Monday, August 10, 2009

Let's not forget about Social Security

Allan Sloan has done another first-rate job trying to focus Americans' attentions on the cluster that is Social Security. He's cut through all the tripe that we keep hearing from our leaders and pundits that says Social Security is fine for another 20 or 30 years and even then it will still be able to to pay 80% of benefits. Do yourself a favor and take 10 or 15 minutes to read the whole story. I'll give you the money 'grafs.

Just last year Social Security was projecting a cash surplus of $87 billion this year and $88 billion next year.
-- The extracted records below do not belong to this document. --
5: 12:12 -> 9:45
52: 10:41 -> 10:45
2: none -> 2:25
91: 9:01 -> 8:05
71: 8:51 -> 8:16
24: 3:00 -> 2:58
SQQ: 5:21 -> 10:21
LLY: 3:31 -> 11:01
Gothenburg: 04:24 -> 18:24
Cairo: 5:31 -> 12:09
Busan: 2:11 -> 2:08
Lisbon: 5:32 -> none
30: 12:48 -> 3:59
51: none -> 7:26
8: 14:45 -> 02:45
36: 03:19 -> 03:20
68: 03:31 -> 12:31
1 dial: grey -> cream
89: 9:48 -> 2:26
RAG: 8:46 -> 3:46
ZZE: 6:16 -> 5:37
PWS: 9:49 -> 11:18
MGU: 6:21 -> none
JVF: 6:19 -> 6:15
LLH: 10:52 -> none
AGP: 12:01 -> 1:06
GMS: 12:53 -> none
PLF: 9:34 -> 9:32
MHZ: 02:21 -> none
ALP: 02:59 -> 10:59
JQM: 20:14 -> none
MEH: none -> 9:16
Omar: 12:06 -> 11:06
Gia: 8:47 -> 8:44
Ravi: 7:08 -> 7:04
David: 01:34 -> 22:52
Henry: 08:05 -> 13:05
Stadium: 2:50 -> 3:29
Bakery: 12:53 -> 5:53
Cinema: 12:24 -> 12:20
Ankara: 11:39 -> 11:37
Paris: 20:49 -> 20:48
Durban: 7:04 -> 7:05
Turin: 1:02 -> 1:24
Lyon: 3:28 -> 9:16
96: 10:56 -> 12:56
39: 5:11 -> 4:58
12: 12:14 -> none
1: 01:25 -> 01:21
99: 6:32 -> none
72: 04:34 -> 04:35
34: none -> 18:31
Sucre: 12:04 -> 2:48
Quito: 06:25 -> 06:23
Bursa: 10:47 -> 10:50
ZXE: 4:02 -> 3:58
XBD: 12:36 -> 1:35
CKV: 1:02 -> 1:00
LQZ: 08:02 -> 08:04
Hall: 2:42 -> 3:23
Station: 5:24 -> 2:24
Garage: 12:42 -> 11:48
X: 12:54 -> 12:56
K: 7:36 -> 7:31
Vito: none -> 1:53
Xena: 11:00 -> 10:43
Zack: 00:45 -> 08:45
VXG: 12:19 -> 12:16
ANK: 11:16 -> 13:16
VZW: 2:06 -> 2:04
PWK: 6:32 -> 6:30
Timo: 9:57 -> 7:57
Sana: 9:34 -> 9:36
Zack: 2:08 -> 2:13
These were to be the peak cash-generating years, followed by a cash-flow decline, followed by cash outlays exceeding inflows starting in 2017.

But in this year's Social Security trustees report, the cash flow projections for 2009 and 2010 have shrunk by almost 80%, to $19 billion and $18 billion, respectively. How did $138 billion of projected cash go missing in just one year? Stephen Goss, Social Security's chief actuary, says the major reason is that the recession has cost millions of jobs, reducing Social Security's tax income below projections.

But $18 billion is still a surplus. Why do I say Social Security could go cash-negative this year? Because unemployment is far worse than Social Security projected. It assumed that unemployment would rise gradually this year and peak at 9% in 2010. Now, of course, the rate is 9.5% and rising -- and we're still in 2009.

Sloan does more than call attention to the issues. He offers honest to goodness thoughtful (and dare I say non-partisan) solutions. If we don't start paying attention to these generational accounting problems, we will be on our own and have to suffer tax increases.